La contestation autour de la Vᵉ République togolaise franchit les frontières, prenant une envergure internationale. Dans une missive ouverte conjointe, un regroupement de 43 organisations de la société civile (OSC) provenant d’Afrique et de la diaspora exhorte la Communauté économique des États de l’Afrique de l’Ouest (CEDEAO), l’Union africaine (UA) et les Nations unies à imposer des sanctions fermes au gouvernement togolais. Cette démarche intervient suite à l’arrêt de la Cour de justice communautaire, qui a qualifié la réforme de mars 2024 de « changement anticonstitutionnel de gouvernement ».
L’offensive, tant diplomatique que citoyenne, s’intensifie contre la modification du régime politique au Togo.

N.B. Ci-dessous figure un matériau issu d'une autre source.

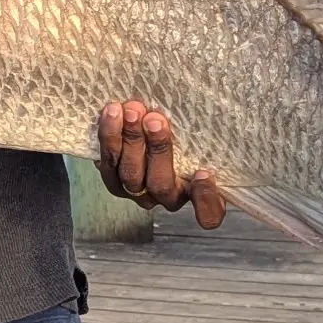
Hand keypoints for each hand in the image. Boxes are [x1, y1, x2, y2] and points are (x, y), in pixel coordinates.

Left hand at [98, 101, 225, 229]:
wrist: (142, 125)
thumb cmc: (181, 132)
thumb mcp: (201, 136)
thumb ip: (211, 139)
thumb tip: (216, 131)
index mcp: (195, 191)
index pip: (209, 212)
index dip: (206, 198)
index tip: (206, 173)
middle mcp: (165, 197)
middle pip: (161, 184)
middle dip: (158, 150)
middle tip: (154, 120)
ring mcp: (135, 190)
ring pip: (130, 174)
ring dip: (129, 140)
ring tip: (131, 111)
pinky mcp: (111, 177)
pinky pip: (107, 161)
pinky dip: (108, 135)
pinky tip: (112, 112)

Un collectif puissant, réunissant 43 entités de la société civile africaine, interpelle directement les plus hautes instances du continent et de l’ONU, exigeant une réaction énergique face aux autorités de Lomé.
Au cœur de cette mobilisation se trouve l’arrêt n° ECW/CCJ/JUD/01/26 de la Cour de justice de la CEDEAO. Cette décision juridique majeure conclut que la révision constitutionnelle, adoptée le 25 mars 2024, est en violation manifeste de la Charte africaine de la démocratie, des élections et de la gouvernance (CADEG).
Pour cette coalition d’OSC, le basculement d’un régime présidentiel vers un régime parlementaire, qui transfère le pouvoir exécutif à un président du Conseil, représente un « détournement institutionnel » flagrant. L’objectif, selon elles, serait de contourner habilement la limitation des mandats. Elles soulignent également que ce texte controversé a été voté par des députés dont le mandat avait déjà expiré, et ce, sans aucune forme de consultation populaire via un référendum.
Mesures coercitives : cinq sanctions majeures exigées contre Lomé
Afin d’éviter toute tentative de jurisprudence de contournement constitutionnel au sein de la sous-région, les signataires de la lettre demandent à la CEDEAO et à l’UA de transcender les simples condamnations morales pour passer à l’action concrète à travers cinq exigences clés :
La suspension immédiate du Togo des organes décisionnels de la CEDEAO ;
La suspension des droits de vote et de participation du pays au sein de l’Union africaine ;
L’ouverture de poursuites judiciaires contre les instigateurs de cette réforme institutionnelle ;
Le réexamen des mandats diplomatiques confiés à des personnalités du pouvoir togolais ;
La désignation d’un Rapporteur spécial des Nations unies en charge du suivi des droits humains et de la gouvernance au Togo.
La position de Lomé : souveraineté nationale et incompétence de la cour
Face à ces graves accusations et à la décision de la juridiction communautaire, le gouvernement togolais maintient sa position. Dans une déclaration officielle en réponse à la publication de l’arrêt, l’exécutif togolais a catégoriquement rejeté les conclusions de la Cour régionale.
Lomé affirme avec fermeté que la Cour de justice de la CEDEAO ne possède pas la compétence nécessaire pour effectuer un contrôle de constitutionnalité du droit interne ou pour statuer sur le pouvoir constituant souverain d’un État membre. Pour les autorités togolaises, le passage à la Vᵉ République relève exclusivement de la souveraineté nationale et s’inscrit dans une volonté de moderniser les institutions du pays.